Anonymous 0 Comments

I am still waiting for when they clone successfully that mammoth calf they unburied from the permafrost that was in such great condition.

Anonymous 0 Comments

DNA breaks down over time. We could theoretically make a mammoth from ~10000 years ago because we found a decent example preserved in the ice, but even that would be tricky.

The half life if DNA is 521 years, so in that mammoth, only 1 ten thousandth of a percent of DNA would be intact. The only way we would have a chance is because we’d have a whole mammoth worth of DNA to start with.

Fossils also aren’t organic at all. A fossil means that something died, fell into sediment, was buried rather quickly, and that sediment hardened around them. Over time, the bones decayed, leaving a void that was then filled with new sediment, so the structure was preserved because the two samples hardened at two different times.

Jurassic Park wouldn’t work because

1. There is so little DNA in the blood sucked out by a mosquito
2. You wouldn’t be able to tell which dinosaur is which
3. The DNA would have broken down long ago

The prevailing theory on what actually happened in the story is that Dr. Hammond was genetically modifying chickens and other birds to recreate dinosaurs, and the amber was a cover story. That also explains why the dinosaurs didn’t have feathers because he was modeling then off of what we thought dinosaurs looked like at the time.

Anonymous 0 Comments

It’s just not. We don’t have the technology, because it’s never been invented. It’s not possible, because nobody can do it. It would either require magic or scientific discoveries that we aren’t even remotely close to. It isn’t possible. It’s impossible. It can’t be done. You can’t do it.

Anonymous 0 Comments

Putting aside that the DNA would be degraded to shit by now, there’s the issue that even if we have a perfect DNA sequence of a dinosaur there’s no way to bring it to life. We can’t just input the DNA code into a printer and generate the organism.

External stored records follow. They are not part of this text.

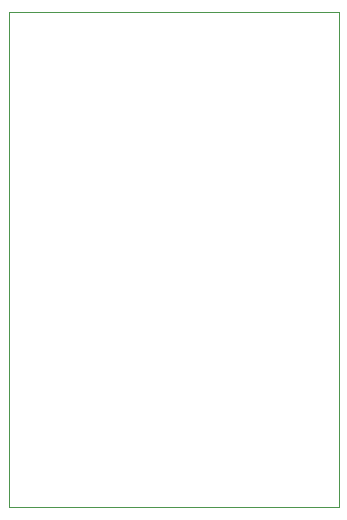
<source format=gm1>
G04 #@! TF.GenerationSoftware,KiCad,Pcbnew,5.1.2-f72e74a~84~ubuntu16.04.1*
G04 #@! TF.CreationDate,2019-07-19T18:17:23+01:00*
G04 #@! TF.ProjectId,DigitalPot_OptoIsolator,44696769-7461-46c5-906f-745f4f70746f,rev?*
G04 #@! TF.SameCoordinates,Original*
G04 #@! TF.FileFunction,Profile,NP*
%FSLAX46Y46*%
G04 Gerber Fmt 4.6, Leading zero omitted, Abs format (unit mm)*
G04 Created by KiCad (PCBNEW 5.1.2-f72e74a~84~ubuntu16.04.1) date 2019-07-19 18:17:23*
%MOMM*%
%LPD*%
G04 APERTURE LIST*
%ADD10C,0.050000*%
G04 APERTURE END LIST*
D10*
X115570000Y-17780000D02*
X87630000Y-17780000D01*
X115570000Y-59690000D02*
X115570000Y-17780000D01*
X87630000Y-59690000D02*
X115570000Y-59690000D01*
X87630000Y-17780000D02*
X87630000Y-59690000D01*
M02*

</source>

The closest possibility would be to clone it in an existing organism by replacing the host organism’s embryonic DNA with the dinosaur DNA, assuming you have viable dinosaur cells with actual intact nucleuses. But even if you manage that, there’s no guarantee that the embryonic development will succeed, or that the dino DNA is compatible with whatever organism you use. To put it overly simply, while DNA is a universal “language” across all organisms, some segments of code in the DNA of specific organisms will only “make sense” to the right organism. Like an elephant DNA may have certain lines of DNA that result in certain reactions that require hormones found in elephants, so you can’t just try to clone in a rhino for example. It’s why the scientists looking to clone and bring back the mammoth have their best shot with the modern elephants, but even then it’s not a guarantee. And if it does work, one could argue that it’s not a true mammoth because the embryonic development process has already been hybridised with the elephant’s.

Anonymous 0 Comments

Because to make life you need life: life is carried over from parents to offspring. A living organism is made from the combination of the living mother and father cells, it’s never dead in the middle. If you had dead cells from a mother and a father you wouldn’t be able to make an organism either.

Anonymous 0 Comments

From what I know, the halflife of the molecules that make up DNA limits Jurassic Park kind of research to only as far back as 50,000 years or so. Which in a geological scale is not very far.